_WHAT YOU WILL DO_:
- A) In the cost-of-living notebook, what score is used to evaluate the model that predicts a country's average monthly salary?
- B) Pick up the cost-of-living notebook at its final line and continue it.
++++ EXTRACT TO READ ++++
The countries of highest Cost of Living Index are: Bermuda, Switzerland, Singapore, Hong Kong, and Jersey. However, the countries with highest purchasing power index are: Isle of Man, United States, Switzerland, Australia, and New Zaeland. 

Countries like Bermuda, for example, have a considerably high cost of living, but the purchasing power index is average (around 0.5). This means that people do not earn enough money to afford the costs of their lives in that country. 

Inspecting both graphs closely, it is clear that people that live in some high cost of living countries do not earn enough money to have also a high purchasing power. Hence, countries with highest Cost of Living Index are not necessarly the ones with highest purchasing power index

### Modelling

The next question is to determine if we can predict the average monthly salary of a country by training a model with their living costs indicators. For this, we will train a Random Forest Regressor and evaluate it with the R2 score. 

In [None]:
from sklearn.model_selection import train_test_split

X = df_countries.drop(['country','Salary','Power_index'],axis=1)

y = df_countries['Salary']

# Split data into training and test data, and fit a linear model
X_train, X_test, y_train, y_test = train_test_split(X, y , test_size=.20, random_state=44)

from sklearn.ensemble import RandomForestRegressor

#Initialize Random Forest Regressor model
rf_model = RandomForestRegressor(n_estimators=30, max_features="auto", random_state=44, max_depth=20)
#Fit the model 
rf_model.fit(X_train, y_train)
++++ DATA EXCERPTS ++++
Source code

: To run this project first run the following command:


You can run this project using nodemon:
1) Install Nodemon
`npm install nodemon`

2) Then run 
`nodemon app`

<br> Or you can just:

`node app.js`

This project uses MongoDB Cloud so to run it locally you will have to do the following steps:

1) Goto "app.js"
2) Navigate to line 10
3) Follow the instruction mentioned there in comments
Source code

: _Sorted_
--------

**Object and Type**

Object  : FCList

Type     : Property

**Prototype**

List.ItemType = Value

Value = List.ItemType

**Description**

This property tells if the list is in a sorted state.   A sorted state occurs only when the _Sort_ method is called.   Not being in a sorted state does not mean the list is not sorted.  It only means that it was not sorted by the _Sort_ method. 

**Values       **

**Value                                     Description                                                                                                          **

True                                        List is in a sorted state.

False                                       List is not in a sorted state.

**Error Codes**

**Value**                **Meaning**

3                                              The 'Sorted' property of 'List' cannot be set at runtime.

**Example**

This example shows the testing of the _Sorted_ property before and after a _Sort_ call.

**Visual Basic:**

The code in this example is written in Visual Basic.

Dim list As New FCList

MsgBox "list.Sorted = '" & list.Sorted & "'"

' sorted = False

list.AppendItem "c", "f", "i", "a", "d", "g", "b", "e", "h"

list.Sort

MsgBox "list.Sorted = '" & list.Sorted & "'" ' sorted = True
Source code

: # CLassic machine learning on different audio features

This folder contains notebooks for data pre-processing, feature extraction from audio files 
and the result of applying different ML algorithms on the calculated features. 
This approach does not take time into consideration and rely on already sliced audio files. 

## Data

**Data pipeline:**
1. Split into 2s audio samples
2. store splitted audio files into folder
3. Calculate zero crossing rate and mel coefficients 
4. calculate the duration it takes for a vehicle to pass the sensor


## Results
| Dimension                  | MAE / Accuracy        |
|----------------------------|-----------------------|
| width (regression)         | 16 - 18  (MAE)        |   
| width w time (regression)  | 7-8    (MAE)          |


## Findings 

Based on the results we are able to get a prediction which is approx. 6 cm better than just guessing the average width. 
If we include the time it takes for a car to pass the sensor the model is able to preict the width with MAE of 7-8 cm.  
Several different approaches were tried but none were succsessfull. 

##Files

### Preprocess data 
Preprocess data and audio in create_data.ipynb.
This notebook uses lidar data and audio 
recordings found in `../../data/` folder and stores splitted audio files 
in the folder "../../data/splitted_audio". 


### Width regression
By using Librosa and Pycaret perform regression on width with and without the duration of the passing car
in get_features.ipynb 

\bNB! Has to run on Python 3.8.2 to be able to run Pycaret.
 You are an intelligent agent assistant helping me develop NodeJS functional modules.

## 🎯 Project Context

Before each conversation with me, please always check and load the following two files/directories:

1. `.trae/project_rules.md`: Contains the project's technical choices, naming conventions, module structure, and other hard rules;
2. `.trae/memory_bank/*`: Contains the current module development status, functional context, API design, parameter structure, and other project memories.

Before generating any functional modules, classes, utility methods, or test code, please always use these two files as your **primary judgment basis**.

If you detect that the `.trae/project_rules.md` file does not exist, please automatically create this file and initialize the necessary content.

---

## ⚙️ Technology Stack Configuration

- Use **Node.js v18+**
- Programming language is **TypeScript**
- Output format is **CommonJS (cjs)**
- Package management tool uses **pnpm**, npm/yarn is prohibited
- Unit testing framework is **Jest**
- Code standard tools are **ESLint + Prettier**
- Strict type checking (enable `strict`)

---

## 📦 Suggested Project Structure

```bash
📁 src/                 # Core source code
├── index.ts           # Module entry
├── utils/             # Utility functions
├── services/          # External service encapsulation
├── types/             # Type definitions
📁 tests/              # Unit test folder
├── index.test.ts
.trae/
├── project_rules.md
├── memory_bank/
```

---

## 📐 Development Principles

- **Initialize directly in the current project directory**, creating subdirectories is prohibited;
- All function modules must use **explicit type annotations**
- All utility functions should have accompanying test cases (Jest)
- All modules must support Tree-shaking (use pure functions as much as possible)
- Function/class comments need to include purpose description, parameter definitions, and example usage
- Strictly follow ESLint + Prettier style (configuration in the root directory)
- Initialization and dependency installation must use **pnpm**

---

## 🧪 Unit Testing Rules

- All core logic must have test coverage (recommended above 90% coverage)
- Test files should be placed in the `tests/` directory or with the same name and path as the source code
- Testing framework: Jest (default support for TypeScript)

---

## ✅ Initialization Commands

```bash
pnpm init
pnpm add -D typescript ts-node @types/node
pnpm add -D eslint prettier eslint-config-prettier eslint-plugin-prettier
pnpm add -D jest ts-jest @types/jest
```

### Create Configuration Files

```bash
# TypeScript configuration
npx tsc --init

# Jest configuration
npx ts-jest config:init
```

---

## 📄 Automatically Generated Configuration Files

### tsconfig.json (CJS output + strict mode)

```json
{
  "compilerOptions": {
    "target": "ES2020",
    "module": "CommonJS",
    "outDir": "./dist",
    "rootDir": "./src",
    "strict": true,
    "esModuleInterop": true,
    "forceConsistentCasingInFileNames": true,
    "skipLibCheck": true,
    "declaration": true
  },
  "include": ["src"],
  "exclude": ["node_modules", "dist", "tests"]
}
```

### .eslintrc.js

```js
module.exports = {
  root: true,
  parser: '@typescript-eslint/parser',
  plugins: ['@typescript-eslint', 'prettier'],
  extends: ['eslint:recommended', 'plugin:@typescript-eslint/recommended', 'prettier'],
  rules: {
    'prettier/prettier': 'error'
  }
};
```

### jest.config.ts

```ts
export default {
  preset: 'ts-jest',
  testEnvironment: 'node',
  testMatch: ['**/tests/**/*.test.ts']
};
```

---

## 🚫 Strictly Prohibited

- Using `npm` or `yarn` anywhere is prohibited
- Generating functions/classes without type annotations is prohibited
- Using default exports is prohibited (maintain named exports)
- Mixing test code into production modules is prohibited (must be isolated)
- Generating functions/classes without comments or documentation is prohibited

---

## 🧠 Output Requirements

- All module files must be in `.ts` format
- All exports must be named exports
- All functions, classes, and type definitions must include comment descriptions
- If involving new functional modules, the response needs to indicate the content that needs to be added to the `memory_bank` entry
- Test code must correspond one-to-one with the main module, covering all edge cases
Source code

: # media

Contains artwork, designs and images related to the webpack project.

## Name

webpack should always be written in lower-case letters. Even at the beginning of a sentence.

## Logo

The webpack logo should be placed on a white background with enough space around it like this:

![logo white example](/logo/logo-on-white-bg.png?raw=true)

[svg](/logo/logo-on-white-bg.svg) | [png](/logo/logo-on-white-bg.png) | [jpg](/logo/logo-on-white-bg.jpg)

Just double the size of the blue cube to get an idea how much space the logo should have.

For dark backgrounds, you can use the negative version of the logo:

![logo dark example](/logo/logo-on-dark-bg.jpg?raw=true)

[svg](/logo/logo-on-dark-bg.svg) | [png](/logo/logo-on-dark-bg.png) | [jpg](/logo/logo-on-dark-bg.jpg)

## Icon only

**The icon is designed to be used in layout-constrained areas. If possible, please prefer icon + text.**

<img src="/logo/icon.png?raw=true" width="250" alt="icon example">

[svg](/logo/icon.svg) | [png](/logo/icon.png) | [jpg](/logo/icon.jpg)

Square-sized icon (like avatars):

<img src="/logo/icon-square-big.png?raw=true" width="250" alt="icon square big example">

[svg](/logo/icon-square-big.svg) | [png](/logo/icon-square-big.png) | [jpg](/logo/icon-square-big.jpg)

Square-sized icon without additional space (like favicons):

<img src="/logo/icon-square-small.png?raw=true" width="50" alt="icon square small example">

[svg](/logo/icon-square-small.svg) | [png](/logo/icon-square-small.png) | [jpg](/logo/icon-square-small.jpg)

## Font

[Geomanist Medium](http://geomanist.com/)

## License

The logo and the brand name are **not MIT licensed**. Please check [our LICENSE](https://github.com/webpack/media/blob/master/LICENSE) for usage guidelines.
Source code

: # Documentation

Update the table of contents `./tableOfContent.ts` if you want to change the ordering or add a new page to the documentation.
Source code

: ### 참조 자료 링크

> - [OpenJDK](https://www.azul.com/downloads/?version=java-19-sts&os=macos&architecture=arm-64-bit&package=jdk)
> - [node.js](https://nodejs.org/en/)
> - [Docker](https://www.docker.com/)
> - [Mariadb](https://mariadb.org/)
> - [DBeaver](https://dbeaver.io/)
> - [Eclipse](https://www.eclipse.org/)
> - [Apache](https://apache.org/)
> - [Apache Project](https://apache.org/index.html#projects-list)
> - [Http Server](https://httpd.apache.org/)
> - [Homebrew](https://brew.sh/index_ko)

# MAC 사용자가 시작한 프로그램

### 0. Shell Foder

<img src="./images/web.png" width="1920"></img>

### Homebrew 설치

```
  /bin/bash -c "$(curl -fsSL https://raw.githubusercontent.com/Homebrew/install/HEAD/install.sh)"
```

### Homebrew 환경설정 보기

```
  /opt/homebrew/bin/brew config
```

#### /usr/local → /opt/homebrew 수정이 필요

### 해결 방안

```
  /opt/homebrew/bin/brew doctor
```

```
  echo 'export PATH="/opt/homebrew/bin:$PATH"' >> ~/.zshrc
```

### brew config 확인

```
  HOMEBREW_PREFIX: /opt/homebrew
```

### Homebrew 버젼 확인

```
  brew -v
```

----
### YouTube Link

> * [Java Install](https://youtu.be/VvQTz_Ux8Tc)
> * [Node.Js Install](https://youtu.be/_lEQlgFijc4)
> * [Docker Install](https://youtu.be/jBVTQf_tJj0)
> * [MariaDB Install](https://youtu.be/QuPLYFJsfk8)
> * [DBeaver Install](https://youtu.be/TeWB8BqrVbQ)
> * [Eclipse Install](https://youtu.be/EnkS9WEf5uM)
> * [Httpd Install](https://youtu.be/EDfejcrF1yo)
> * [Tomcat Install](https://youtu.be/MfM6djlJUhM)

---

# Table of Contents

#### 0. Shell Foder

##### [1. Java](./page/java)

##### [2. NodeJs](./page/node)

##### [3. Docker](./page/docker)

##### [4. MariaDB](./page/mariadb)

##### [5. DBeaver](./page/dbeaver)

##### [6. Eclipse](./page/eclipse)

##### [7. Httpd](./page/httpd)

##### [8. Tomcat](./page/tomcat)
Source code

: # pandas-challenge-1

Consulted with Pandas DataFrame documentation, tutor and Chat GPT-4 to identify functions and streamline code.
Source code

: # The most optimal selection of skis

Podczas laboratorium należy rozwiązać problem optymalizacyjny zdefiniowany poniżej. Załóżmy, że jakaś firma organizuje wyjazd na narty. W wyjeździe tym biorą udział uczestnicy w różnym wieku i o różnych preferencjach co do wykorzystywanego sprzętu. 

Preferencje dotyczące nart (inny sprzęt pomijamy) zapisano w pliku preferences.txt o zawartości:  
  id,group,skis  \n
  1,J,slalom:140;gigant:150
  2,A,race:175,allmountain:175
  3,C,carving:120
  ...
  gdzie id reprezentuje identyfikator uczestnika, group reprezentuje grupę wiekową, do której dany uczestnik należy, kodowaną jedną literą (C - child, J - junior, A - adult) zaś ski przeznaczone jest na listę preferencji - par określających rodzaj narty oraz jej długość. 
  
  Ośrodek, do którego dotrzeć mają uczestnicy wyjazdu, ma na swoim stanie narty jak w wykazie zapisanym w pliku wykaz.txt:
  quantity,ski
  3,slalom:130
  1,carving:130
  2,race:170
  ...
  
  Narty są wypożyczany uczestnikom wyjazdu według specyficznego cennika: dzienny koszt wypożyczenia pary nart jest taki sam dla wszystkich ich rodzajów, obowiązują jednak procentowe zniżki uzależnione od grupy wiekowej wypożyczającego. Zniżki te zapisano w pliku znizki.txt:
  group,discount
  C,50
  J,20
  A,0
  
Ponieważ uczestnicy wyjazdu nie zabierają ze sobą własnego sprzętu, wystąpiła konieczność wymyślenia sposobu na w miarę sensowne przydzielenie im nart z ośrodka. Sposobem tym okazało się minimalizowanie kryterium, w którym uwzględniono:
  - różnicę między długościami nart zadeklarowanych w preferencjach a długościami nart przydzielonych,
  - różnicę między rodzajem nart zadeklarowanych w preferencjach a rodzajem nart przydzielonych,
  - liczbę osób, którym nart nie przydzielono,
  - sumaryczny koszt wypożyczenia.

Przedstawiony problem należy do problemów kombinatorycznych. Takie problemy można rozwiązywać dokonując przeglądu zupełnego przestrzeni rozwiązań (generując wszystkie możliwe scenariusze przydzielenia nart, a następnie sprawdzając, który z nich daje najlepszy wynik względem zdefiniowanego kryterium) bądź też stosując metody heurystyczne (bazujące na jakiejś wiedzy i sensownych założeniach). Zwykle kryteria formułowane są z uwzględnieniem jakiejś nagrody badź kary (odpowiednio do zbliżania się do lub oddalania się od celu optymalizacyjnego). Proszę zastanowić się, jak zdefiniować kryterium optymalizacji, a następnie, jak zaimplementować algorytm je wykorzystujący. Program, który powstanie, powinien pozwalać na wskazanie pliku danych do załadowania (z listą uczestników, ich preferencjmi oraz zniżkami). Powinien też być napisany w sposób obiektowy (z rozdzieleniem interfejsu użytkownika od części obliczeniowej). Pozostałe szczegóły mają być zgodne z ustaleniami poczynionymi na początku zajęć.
++++
_RESULTS OF THE EXERCISE_:
- A) The R2 score.

- B)
#Predict on the test split
predictions = rf_model.predict(X_test)
#Evaluate the model
r2_test = r2_score(y_test, predictions) * 100

print("The model's score is {:.2f} %".format(r2_test))


The model's score is 86.65%, which means that it is possible to predict the average monthly salary of a country based only on their costs. This is a powerful tool because it means you may customize costs and predict the salary based on them.

### Evaluation and Findings

According to the defined indicators, there is a huge difference between countries in terms of the proportion of the salary that must be used to pay for the expenses of the indicators studied. 

Also, we found the countries with most and least purchasing power index, which is a very important indicator of quality of life.

Finally, we trained a Random Forest Regressor to predict the average salary of a country based on their costs of living. This model is useful for predicting salary of modified costs of living and for filling missed values in other datasets.